晋舒意已然下地的脚又收了回去,少爷眼疾手快,上去扯住人:“阿姊你真的做什么了?”
“没有。”晋舒意扒拉他的爪子,“我喝多了,头还疼,我再眯一会。”
“阿姊得起来了,淮公子昨夜着了风起热,今晨大夫来又开了药才退下,外祖叫你一醒就去看看。”
“有你在,就不必了。”
“那怎么行?!若不是你昨夜去打搅,怕是不会这般厉害。”少爷压声道,“外祖只道他是京中过来谈合作
的客人,没多说什么,可阿姊我们自己可得记得,人家万不是简单一个商人呢,若是照顾不周,往后回京怎么办?”

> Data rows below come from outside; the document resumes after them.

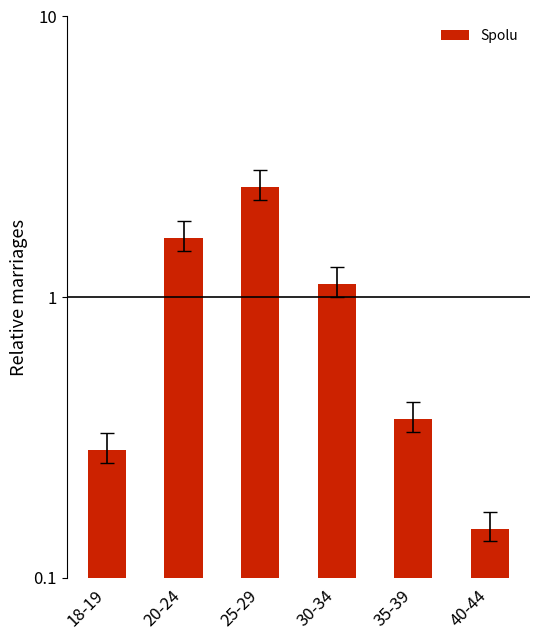

True or false: the data shows 1.1 at 30-34.

True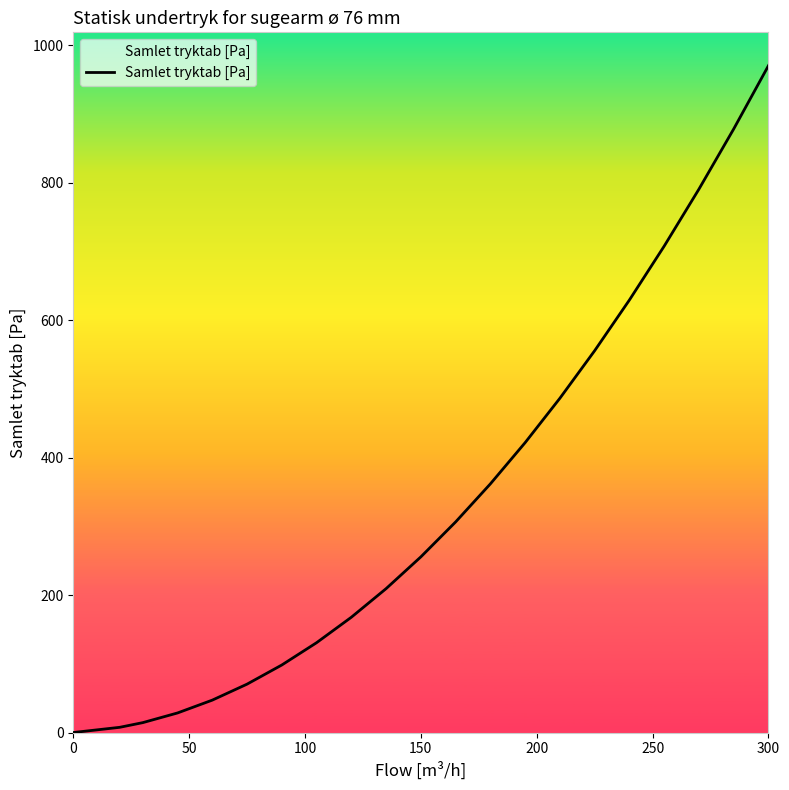

What is the difference between the maximum and minimum values?

970.5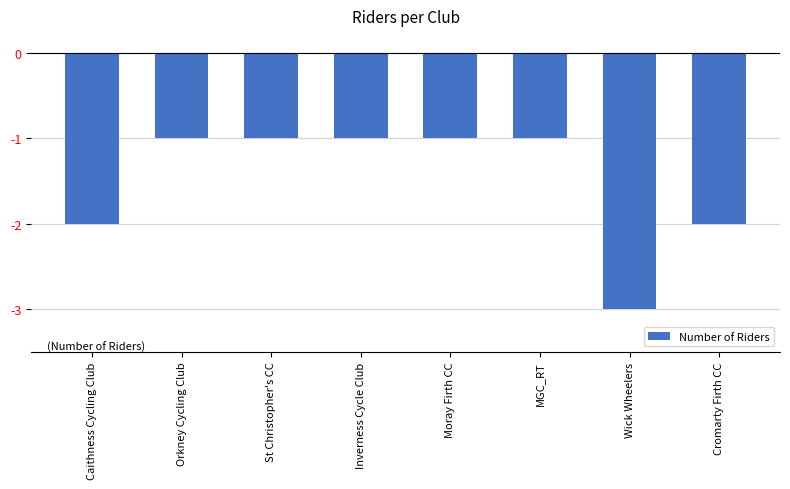

Reading left to right, transcribe all the data shown in this chart.

-2	-1	-1	-1	-1	-1	-3	-2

他说着又催促道:“阿姊还是赶紧老老实实去赔礼道歉吧!”
记忆如洪水般倾袭而来,晋舒意一路走得脚步都灌了铅。
许是睡前被喂过醒酒汤,她竟是将全部都记起来了。
一帧帧,一幕幕,走马灯似的无限循环在脑中,搅得她几次三番都打了退堂鼓。
她怎么就能把淮砚辞当成了水从简呢?!
明明二人除了脸全无相似。
还有那个淮砚辞,简直不是个东西,他竟然该死的故意诱她。
什么叫每次都趁机亲他?他知道什么就信口胡邹?!
简直不知所谓!
她是喝醉了不晓事,他难道也醉了不成?!
直接喊玄护卫给她敲晕了丢出去就是了,那种时候客气什么?
“晋小姐。”
一抬头,玄枵已经站在院门边看着她。